I found my pancake wafer thin and crispy. It is served in various ways, including a rolled-up family dosa or one without a filling that’s presented almost like a hat on the plate. All of this comes in a canteen-type steel platter which has compartments for condiments like a chutney, atchar, some yogurt, and spicy dhal, which all add flavour.

It’s obviously hugely popular because on a Saturday at about 2pm, when we sat down for our meal, the place was packed with especially young people, mostly Indian.

We were welcomed, and patrons were delighted to share their cuisine with those of us who wanted to know more.

We weren’t finished with the delights of Fordsburg. Variations of fruit drinks are common. One of them was ice colas similar to slushies but that have a healthier feel with flavours like mango, orange, rose and lemon.

Each one is made on the spot when ordered.

Shalimar Delights was highlighted by our tour guide as one of the best places for sweetmeats. And it certainly looked like it, but once you get to know the area better, you might pick your own favourites.

There’s a bakery that has found a home in an old church that’s quite extraordinary, with enticing eats on display.

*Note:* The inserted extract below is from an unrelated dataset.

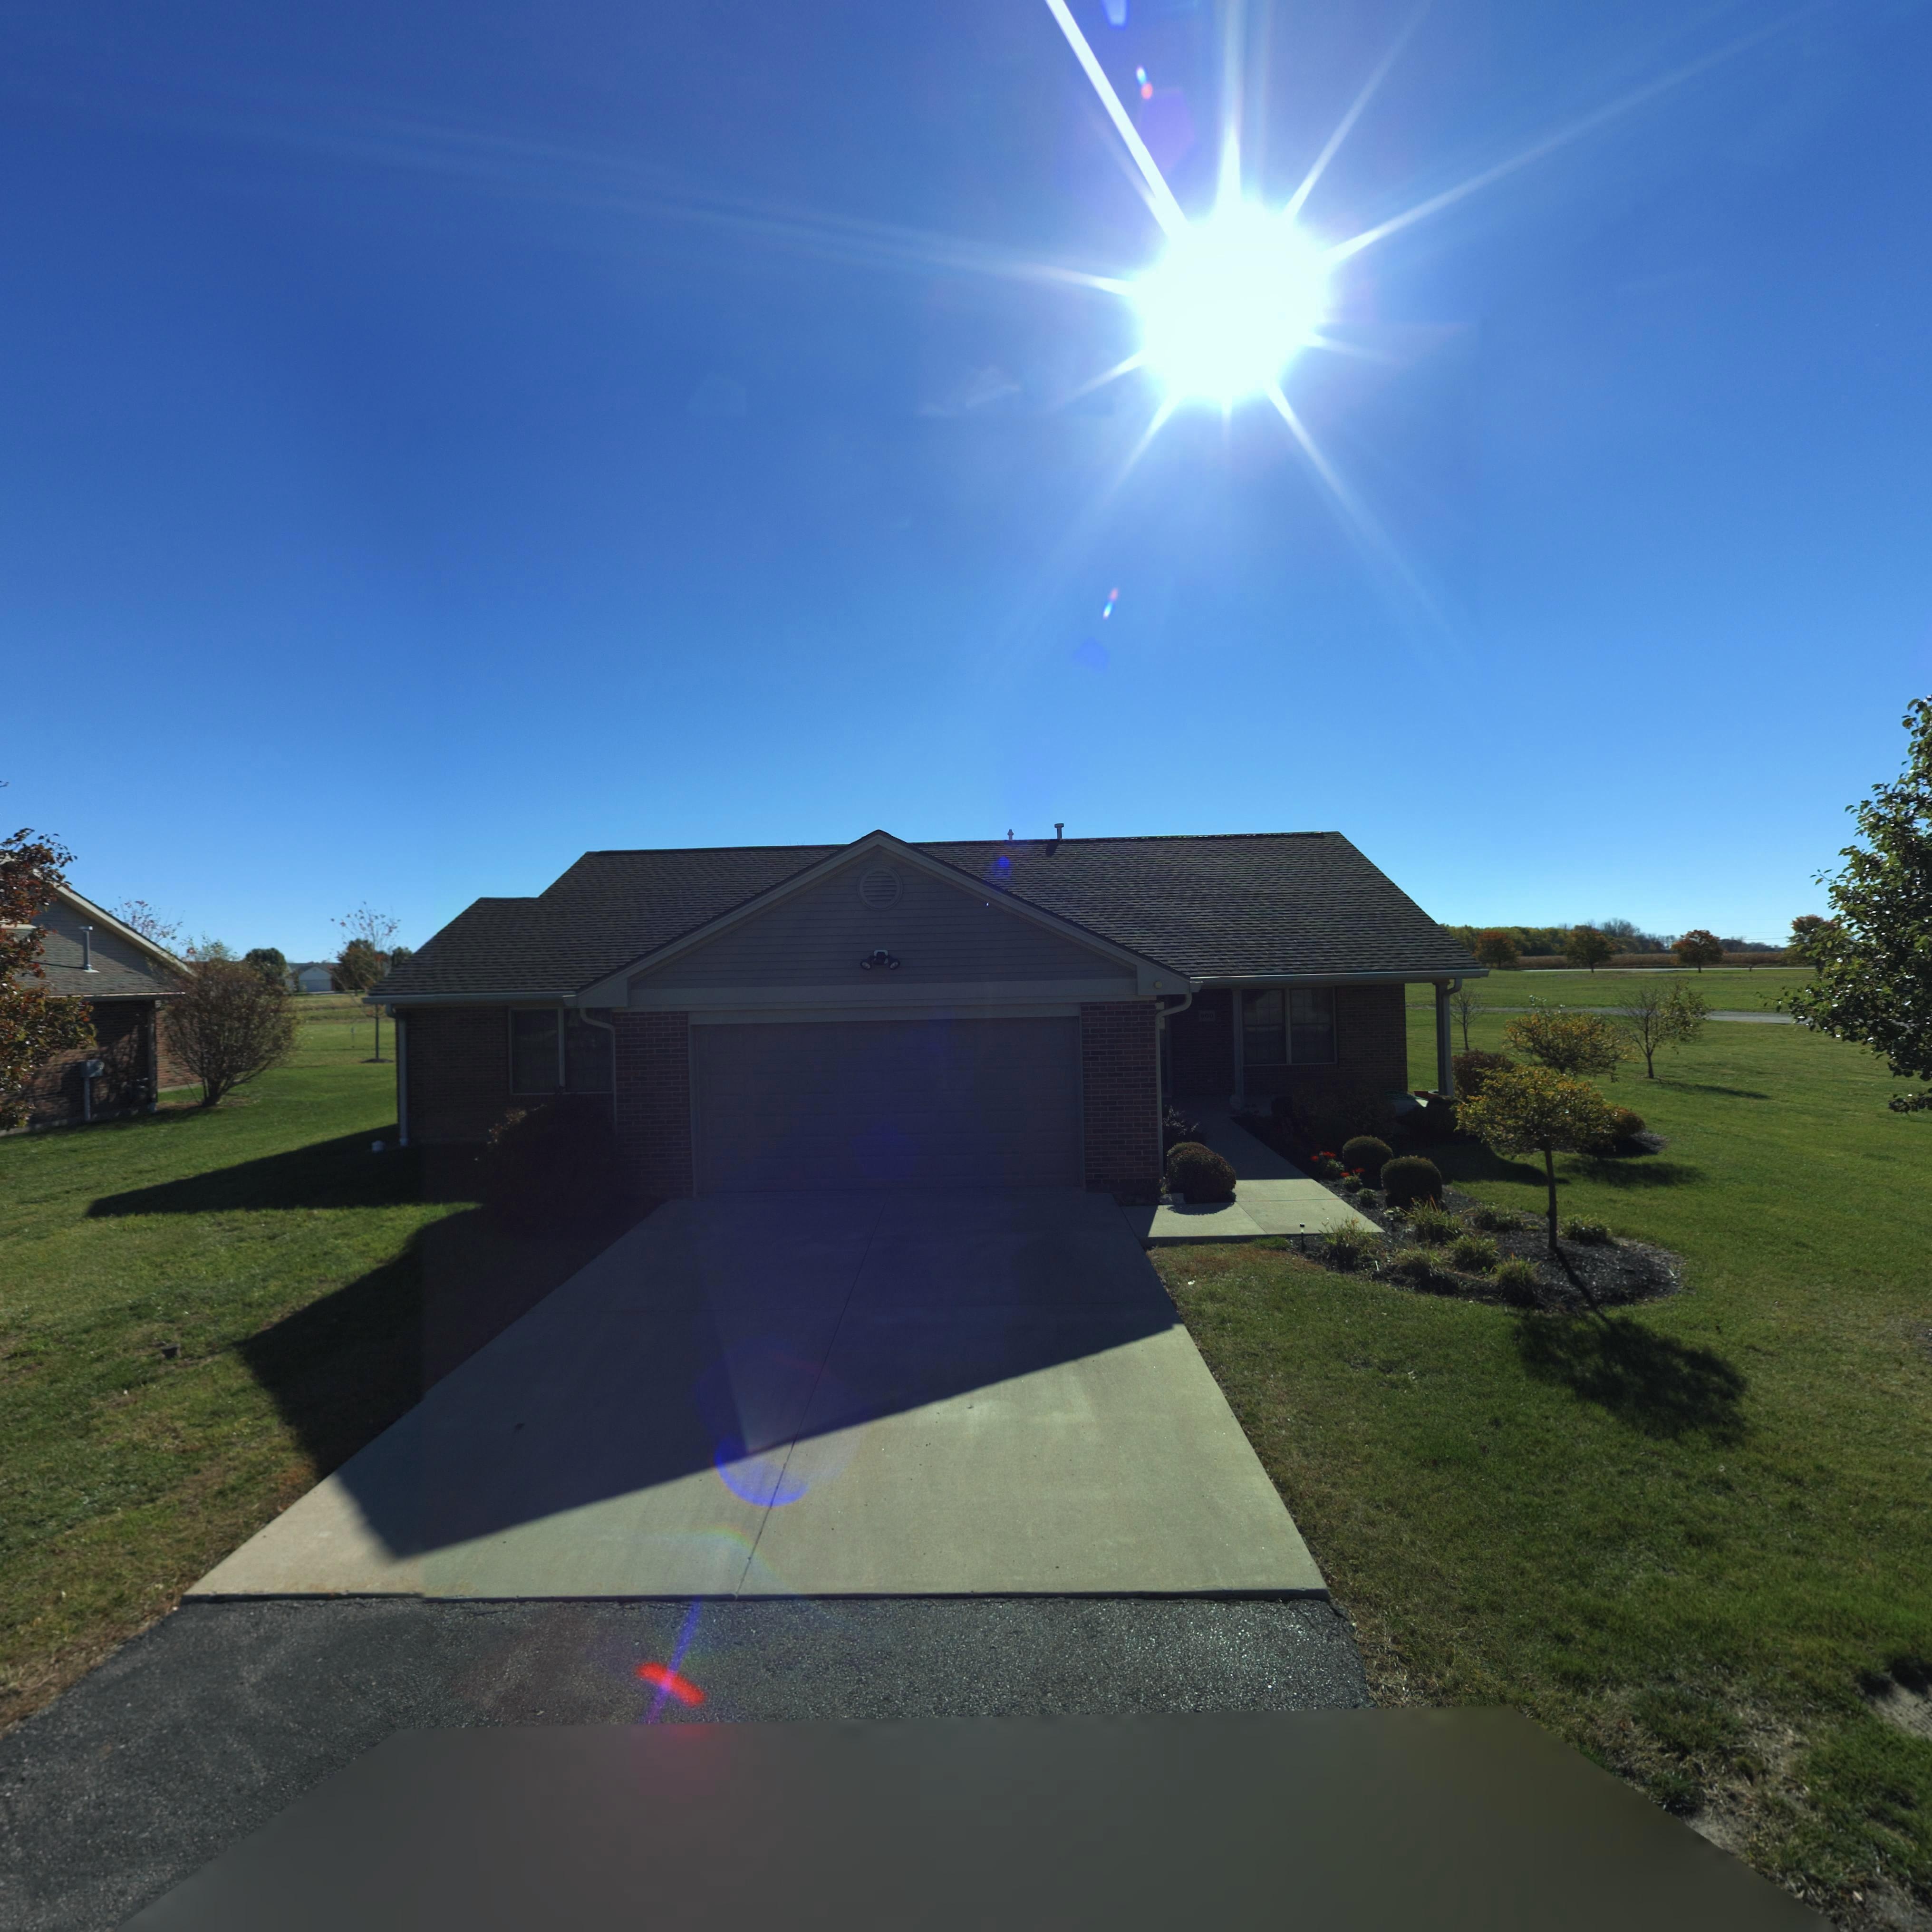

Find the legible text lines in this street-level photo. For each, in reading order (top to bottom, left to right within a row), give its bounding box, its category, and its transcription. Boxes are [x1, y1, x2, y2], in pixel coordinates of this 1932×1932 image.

[1199, 1013, 1214, 1019] StreetNumber: 600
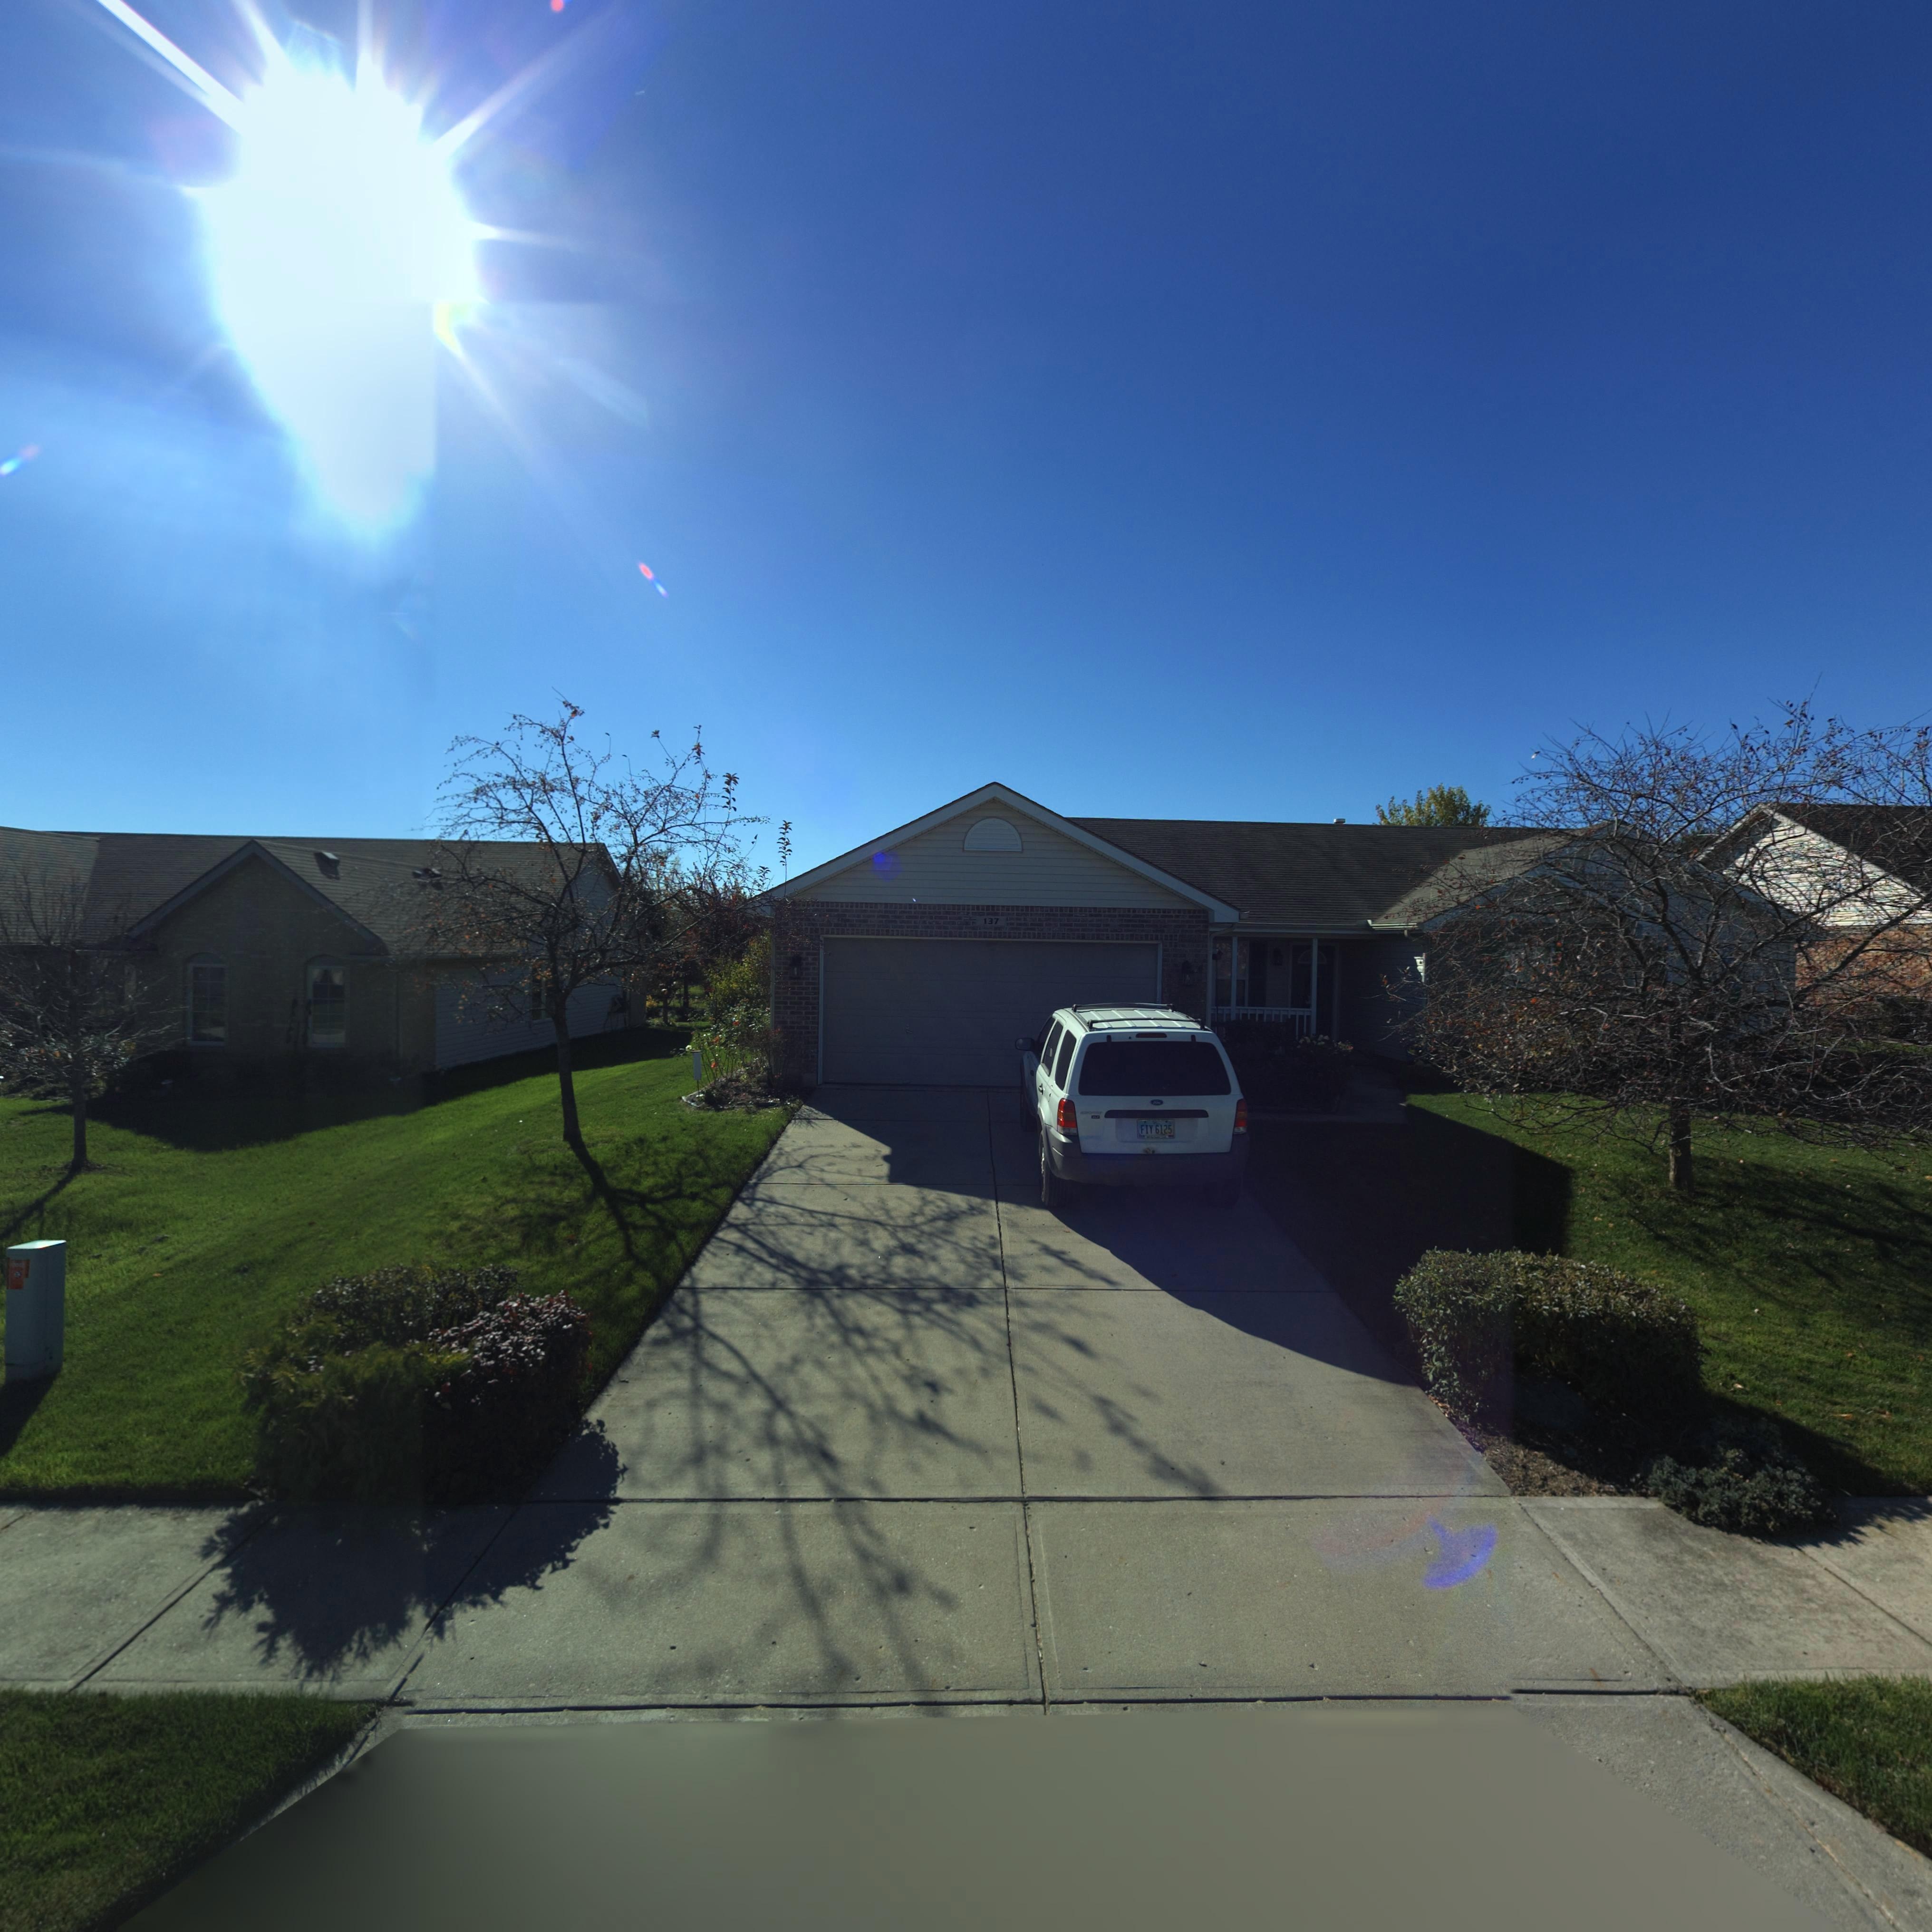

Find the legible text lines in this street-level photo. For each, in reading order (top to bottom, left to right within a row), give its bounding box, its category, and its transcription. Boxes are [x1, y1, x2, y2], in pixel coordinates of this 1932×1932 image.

[983, 918, 1000, 925] StreetNumber: 137
[1140, 1121, 1173, 1135] None: FIY 6125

Street food – like the samoosas we had at Dosa Hut or some brinjal chips – is another attraction.

Or pop in at the market which has a whole section for food.

It was the tastes and scents of the day, and the people – a baker from Syria, a young African making rotis on the street – that made one feel enveloped in a textured and treat-filled world from the Middle East with its extraordinary flavours that lingered on the palate.

That’s what I most enjoy about food, experiencing with friends new adventures, and being overwhelmed by excitement.

DETAILS OF THE SPICY TOUR

The Spicy Fordsburg Tour costs R200, or less, depending on the size of the group. For details of this and other tours, visit www.pastexperiences.co.za.

Past Experiences says, on its website, that it will “guide you on a walking tour taking in the history, culture and gastronomical delights of Fordsburg. We recommend that this tour takes place on a Saturday afternoon; we can include a visit to the famous Fordsburg Market”.

They include this quote by Essop Bahana from The Joburg Book edited by Nechama Brodie:

“We have a variety of people living here – from Pakistan, Bangladesh, Syria and now even from other parts of Africa. The lovely thing about all this is that everyone brings a bit of their culture, and it’s all blended and works well together here in Fordsburg. We have what we call the ‘square’, which is the hub of commercial activity.

“Here you will find shops owned by people of different nationalities. Fordsburg was always multi-layered and very cosmopolitan, and in that sense it hasn’t changed much. It’s a very mixed culture, and it makes you see a different side to South Africa.”